Omnicom’s Troy Ruhanen defends retiring DDB, FCB & MullenLowe: ‘Relevance matters more than legacy’

In an interview with The Drum, Omnicom Advertising CEO said the decision to streamline global creative networks to BBDO, TBWA and McCann was driven by market relevance, client priorities and clarity of positioning, not heritage. The restructure comes as 4,000 layoffs roll out following the IPG acquisition.

By  Storyboard18| Dec 3, 2025 3:25 PM
Troy Ruhanen told The Drum that nostalgia was never part of the decision framework, emphasising that relevance to modern client needs took precedence over heritage.

Omnicom Advertising CEO Troy Ruhanen said the decision to consolidate the group’s creative networks to BBDO, TBWA and McCann became unavoidable once leadership examined where its agencies were strongest and most relevant to global clients. Speaking to The Drum on the day staff began learning the fate of their agencies and jobs, he said the rationalisation emerged quickly once the group compared Omnicom and IPG’s creative networks across major markets and client priorities.

According to Ruhanen, the evaluation focused on two core criteria: a meaningful presence in key markets and a sharply defined positioning that could scale globally. After examining agency performance and speaking to teams worldwide, he said it became clear which brands were best aligned with Omnicom’s future vision.

The three networks retired—DDB, FCB and MullenLowe, represent nearly 300 years of agency legacy and include recent high-profile creative success, such as DDB being named Cannes Lions Network of the Year 2025 and FCB New York topping the World Creative Rankings this year. However, Ruhanen told The Drum that nostalgia was never part of the decision framework, emphasising that relevance to modern client needs took precedence over heritage.

He noted that BBDO, TBWA and McCann offer the strongest strategic clarity: McCann’s long-held Truth Well Told platform, TBWA’s global Disruption philosophy, and BBDO’s renewed positioning around doing big impactful work. He acknowledged the emotional response within the industry and internally, but maintained that the restructure demanded discipline and clarity over historical identity.
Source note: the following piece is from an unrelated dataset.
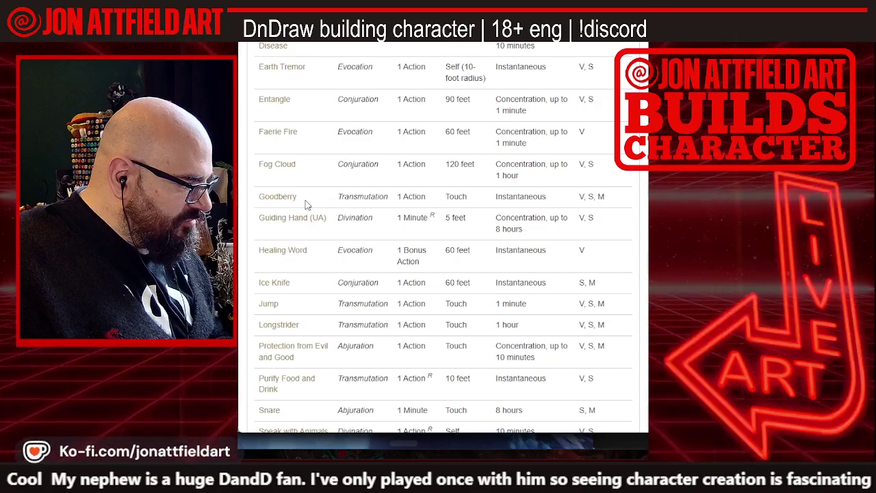
scroll(306, 206, "up", 1)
Why the names were not preserved

Ruhanen said the toughest internal debate was whether to retain historic agency names in hybrid form, similar to mergers seen at other holding companies. He said he personally pushed to avoid name-blending to ensure absolute clarity for employees and clients, arguing that hybrid identities only breed confusion about leadership and philosophy.

Faster transitions and clients' concerns

Although Omnicom has communicated a mid-2026 timeline for full consolidation, Ruhanen told The Drum he intends to accelerate the shift, ideally from January 1, moving teams into shared spaces and encouraging behavioural alignment immediately. He stressed the importance of avoiding distraction and focusing attention on client business rather than internal identity debates.

In the interview, Ruhanen said Omnicom has been transparent with clients, who he said are primarily concerned about continuity of their account teams rather than branding or structure. While acknowledging unavoidable overlaps and senior-level duplication, he said the company aims to offer strong alternatives to affected staff and maintain trust around data sensitivity.

Boutique agencies remain critical

Despite consolidating major networks, Omnicom will maintain its boutique ecosystem under the Omnicom Advertising Collective. Ruhanen emphasised that smaller agencies such as Lucky Generals meet specific client needs not suited to global networks.

As staff across the combined organisation process the scale of change, Ruhanen told The Drum he believes the restructure positions Omnicom for a stronger future and sharper creative focus.

For the immediate term, he said the priority is simple: bring teams together and stay focused on clients.